Mesmo que você não consiga ser quem gostaria ou deveria, você não deve se desesperar. Já é suficientemente mau que tenha pecado; por que piorar sua situação tratando Deus como se ele fosse impotente? Ele, que por amor a você criou o grande universo que você vê, é incapaz de salvar a sua alma? E se você diz que este fato somado à Encarnação tornam sua condenação ainda mais grave, então arrependa-se; Ele receberá seu arrependimento, como Ele aceitou aquele do filho pródigo (cf. Lucas 15:20) e da prostituta (cf. Lucas 7:37-50). Mas se o arrependimento é demais para você, e você peca por hábito, mesmo quando não quer, mostre humildade como o publicano (Lucas 18:13); isto basta para garantir sua salvação. Pois aquele que peca sem conseguir arrepender-se, mesmo que não se desespere, deve por necessidade reconhecer-se a si mesmo como a mais vil das criaturas, e não ousar julgar e censurar quem quer que seja.

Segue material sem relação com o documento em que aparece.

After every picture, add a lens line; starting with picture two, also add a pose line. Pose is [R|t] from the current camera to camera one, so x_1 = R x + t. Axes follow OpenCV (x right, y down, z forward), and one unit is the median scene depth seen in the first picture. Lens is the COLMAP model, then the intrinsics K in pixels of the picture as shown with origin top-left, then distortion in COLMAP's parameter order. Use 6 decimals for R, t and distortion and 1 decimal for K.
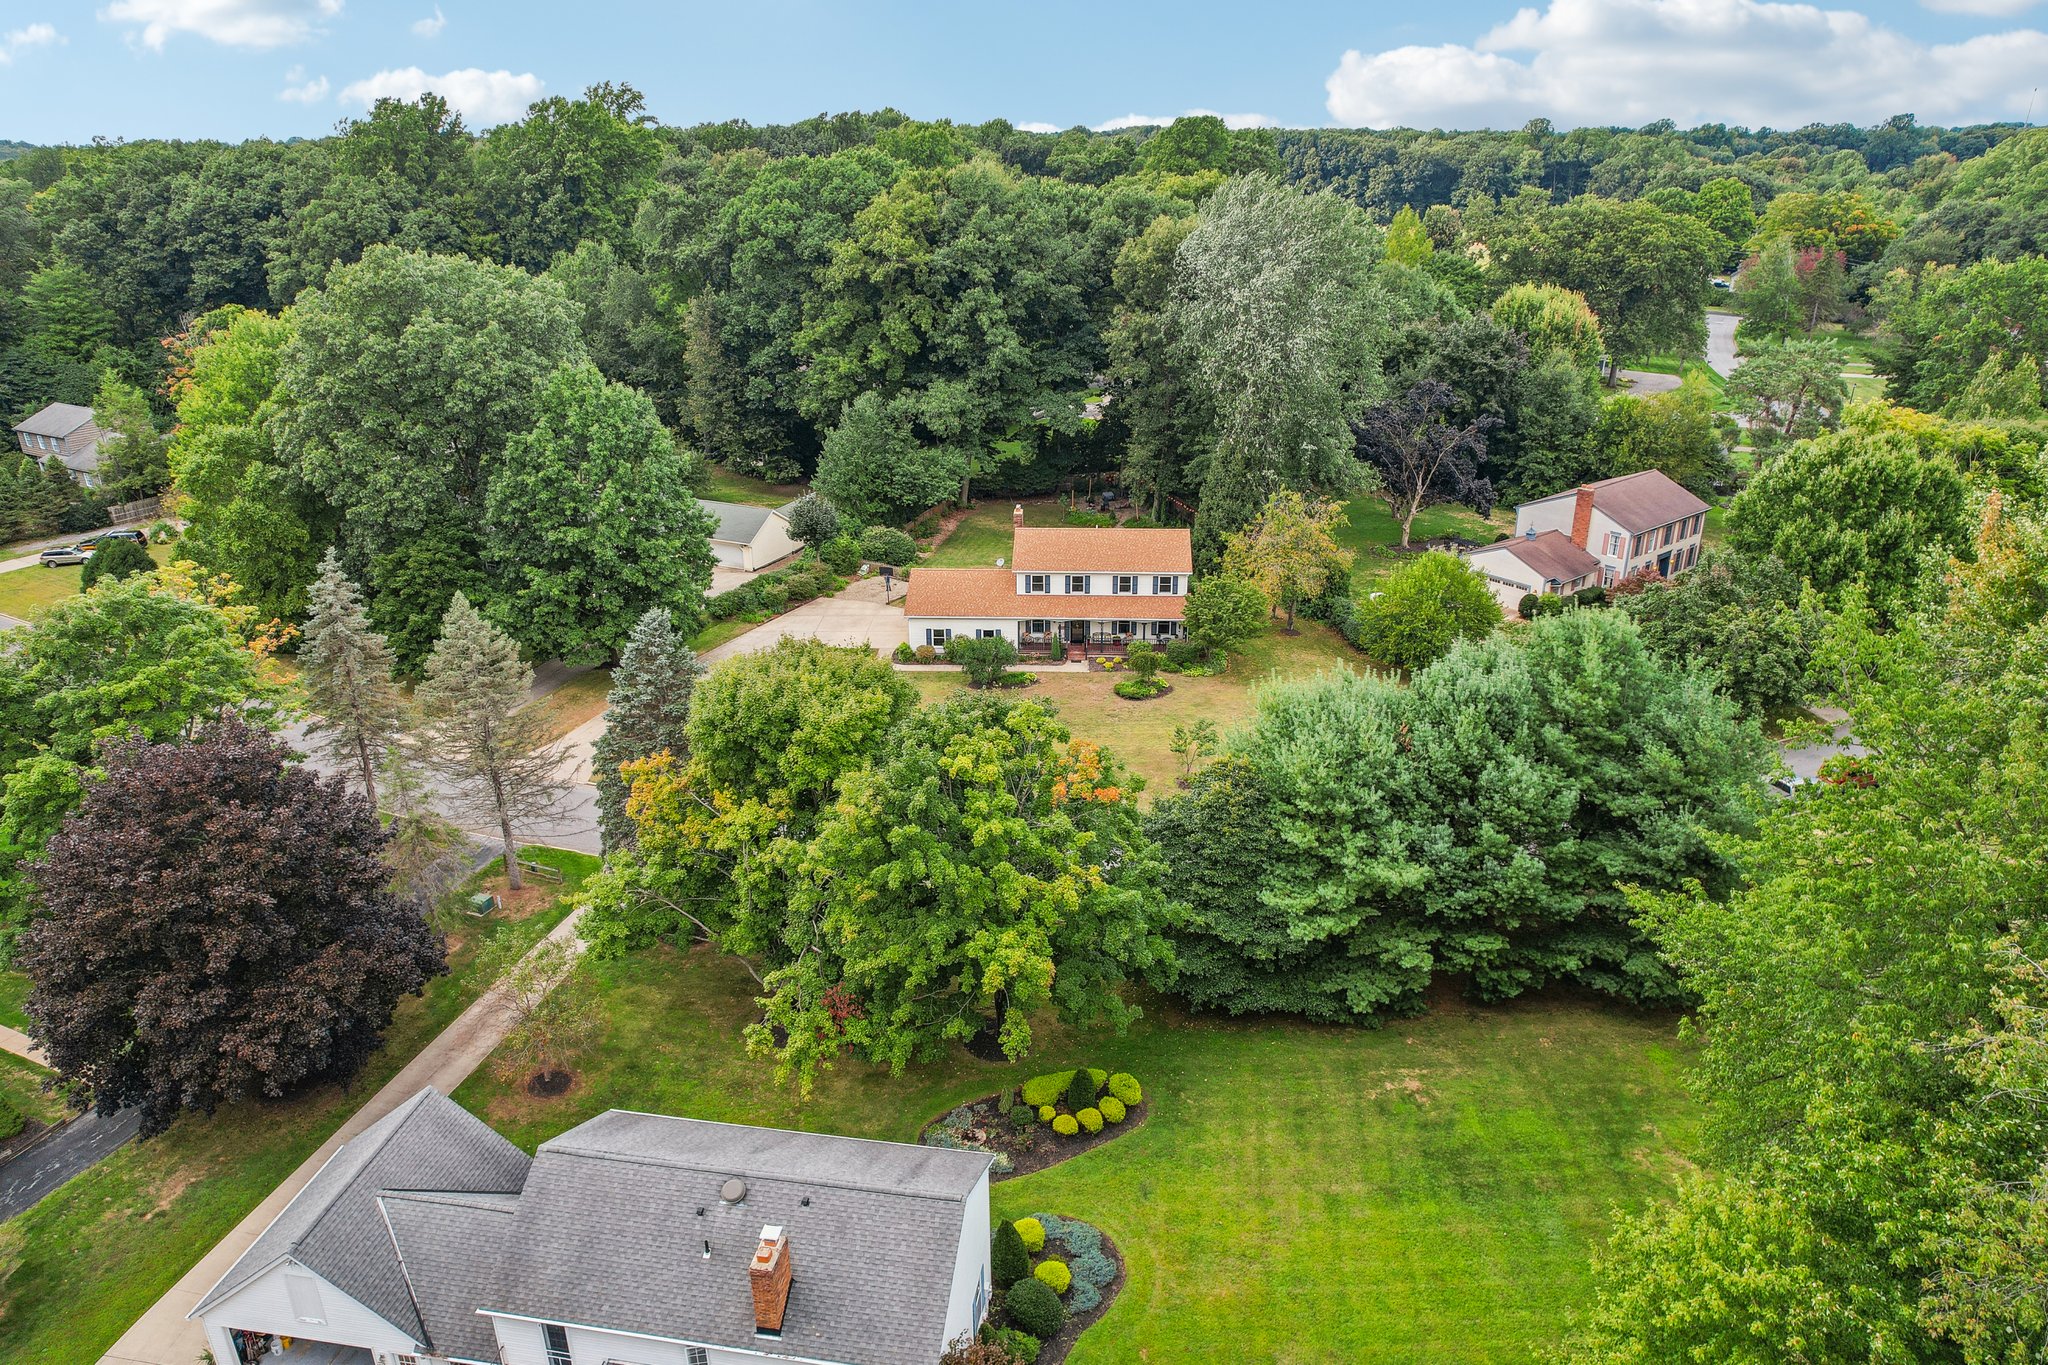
lens RADIAL K [[1371.5, 0, 1024.0], [0, 1371.5, 682.5], [0, 0, 1]] dist [-0.069007, 0.054223]
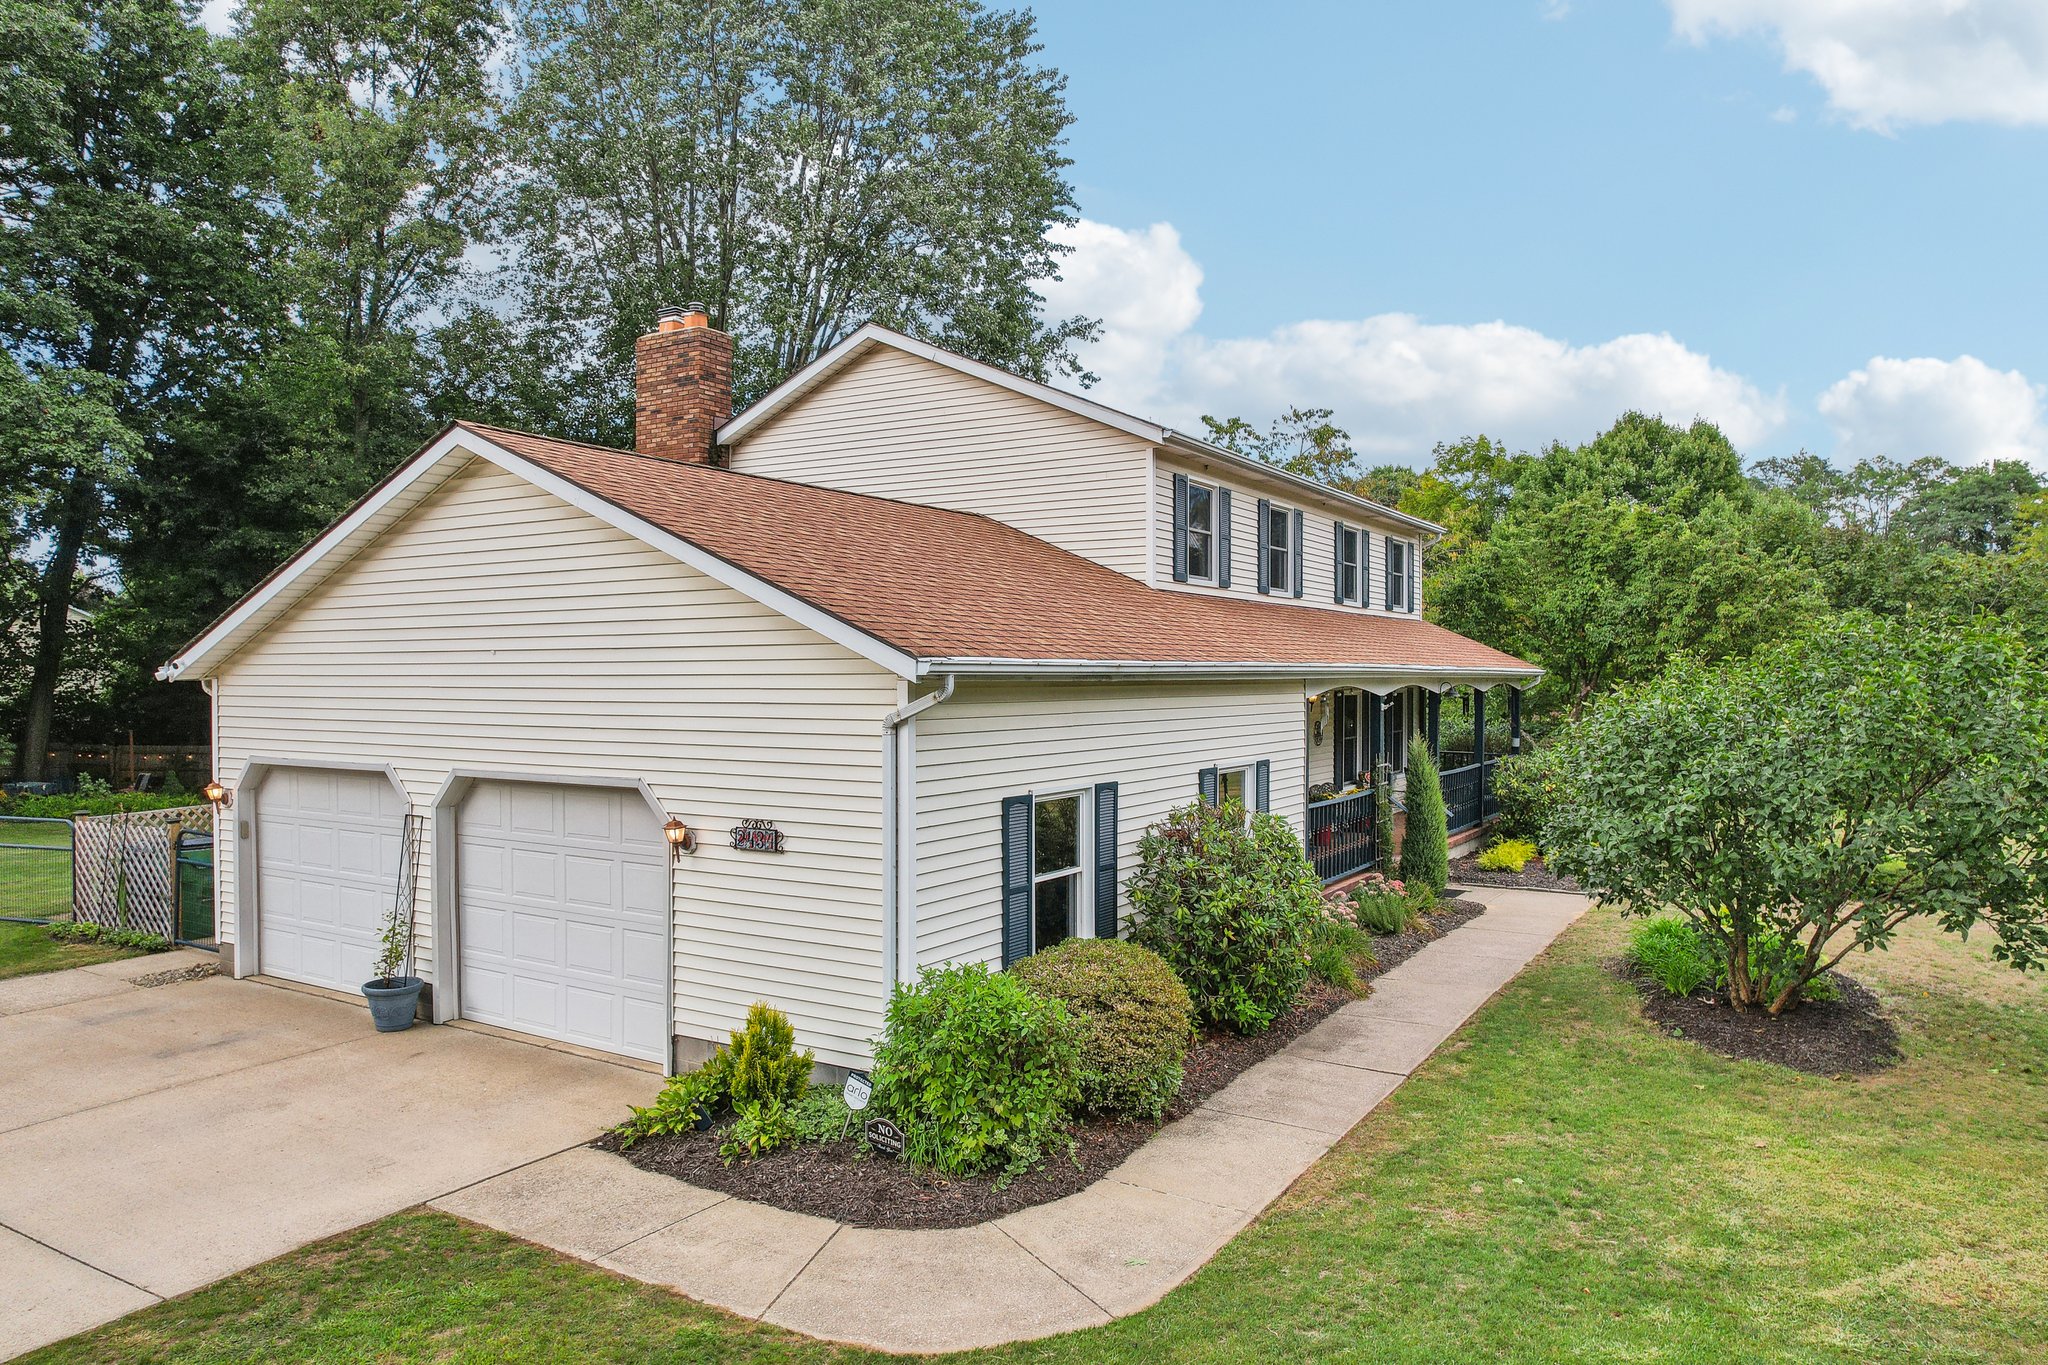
lens RADIAL K [[1371.5, 0, 1024.0], [0, 1371.5, 682.5], [0, 0, 1]] dist [-0.069007, 0.054223]
pose [[0.483070, -0.000317, 0.875582, -0.162558], [0.333631, 0.924625, -0.183734, -0.027652], [-0.809527, 0.380878, 0.446765, 0.946666]]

De preferência, ele vai se admirar da compaixão de Deus, e será pleno de gratidão para com seu Benfeitor, e assim possa receber muitas bençãos também. Ainda que sujeito ao demônio por seus pecados, pelo temor a Deus ele desobedece o inimigo que mais tarde procura lançá-lo no desespero. Por conta disso ele garante sua porção com Deus; pois ele é grato, ele dá graças, ele é paciente, teme a Deus, e não julga para não ser julgado. Todas estas qualidades são cruciais. É como São João Crisóstomo fala sobre a Geena: ela é quase tão benéfica a nós quanto o Reino dos Céus, já que muitos entram no Reino por temor dela, e poucos entram por amor ao Reino mesmo; se todos entramos, é em virtude apenas da compaixão de Deus. A Geena persegue-nos pelo medo, e Reino nos abarca pelo amor, e através deles ambos somos salvos pela graça de Cristo.

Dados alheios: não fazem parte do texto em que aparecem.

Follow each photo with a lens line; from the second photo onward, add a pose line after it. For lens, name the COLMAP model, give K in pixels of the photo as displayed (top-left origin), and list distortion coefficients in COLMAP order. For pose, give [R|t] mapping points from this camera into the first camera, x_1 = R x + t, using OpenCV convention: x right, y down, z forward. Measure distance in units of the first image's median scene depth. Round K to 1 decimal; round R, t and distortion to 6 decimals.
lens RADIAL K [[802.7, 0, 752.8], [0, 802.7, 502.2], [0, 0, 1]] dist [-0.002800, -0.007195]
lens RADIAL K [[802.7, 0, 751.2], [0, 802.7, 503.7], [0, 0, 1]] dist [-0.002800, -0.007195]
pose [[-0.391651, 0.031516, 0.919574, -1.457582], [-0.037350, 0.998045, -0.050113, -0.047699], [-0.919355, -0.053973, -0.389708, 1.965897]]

Se aquele muito atacado por muitas paixões de alma e corpo permanecer pacientemente, não deixando que a negligência surpreenda sua livre vontade e o leve ao desespero, então será salvo. Similarmente, aquele que obteve o estado de desapego, liberdade do medo e luz do coração, rapidamente cai se não confessa a Deus continuamente e não julga ninguém. De fato, se ele se atreve a julgar alguém, ele torna evidente que ao adquirir sua fortuna, ele se baseou apenas em suas próprias forças, como afirma São Máximo. São João de Damaskos diz que se alguém ainda está sujeito às paixões, e ainda está privado da luz do conhecimento espiritual e não é orientado por ninguém, ele se encontra em grande perigo, e na mesma situação está a  pessoa recebeu o desapego e o conhecimento espiritual de Deus e não ajuda outras pessoas.
Não há nada mais benéfico aos fracos do que retirar-se em silêncio, ou ao homem sujeito às paixões e sem conhecimento espiritual do que a obediência combinada com o silêncio. Nem há qualquer coisa de superior do que conhecer-se sua própria fraqueza e ignorância, nem qualquer coisa mais prejudicial do que não as reconhecê-las. Nenhuma paixão é tão detestável quanto o orgulho, nem tão ridícula quanto a avareza, "a raiz de todos os males" (1 Tim 6:10); pois aquele que encontrou uma mina de prata e resolve escondê-la novamente debaixo da terra, permanece sem qualquer progresso. Por esta razão o Senhor diz: "Não ajunteis tesouros na terra" (Mateus 6:19); e novamente; "Onde está o teu tesouro, ai estará também o teu coração" (Mateus 6:21). Pois o intelecto de um homem é atraído pelo desejo das coisas com as quais se ocupa, sejam estas coisas terrenas, ou passionais, ou celestiais ou bençãos eternas. Como São Basílio, o Grande diz, um hábito persistente adquire toda a força da natureza.
Uma pessoa fraca deve especialmente prestar atenção às inspirações de sua consciência, para que ela possa libertar a sua alma de toda condenação. Caso contrário ao final de sua vida ela pode se arrepender em vão e lamentar-se eternamente. A pessoa que não pode suportar por amor a Cristo a morte física, como fez Cristo, deveria pelo menos estar disposta a suportar a morte espiritual. Deste modo, ela será um mártir com respeito à sua própria consciência, e não permitirá que demônios a sujeitem e assaltem, nem aceitará suas sugestões, mas as vencerá, como os santos mártires e os santos padres. Os primeiros eram mártires corporalmente, os últimos mártires espirituais. Quem se esforça ligeiramente, destrói o inimigo; quem cai na negligência é preenchido com escuridão e é destruído.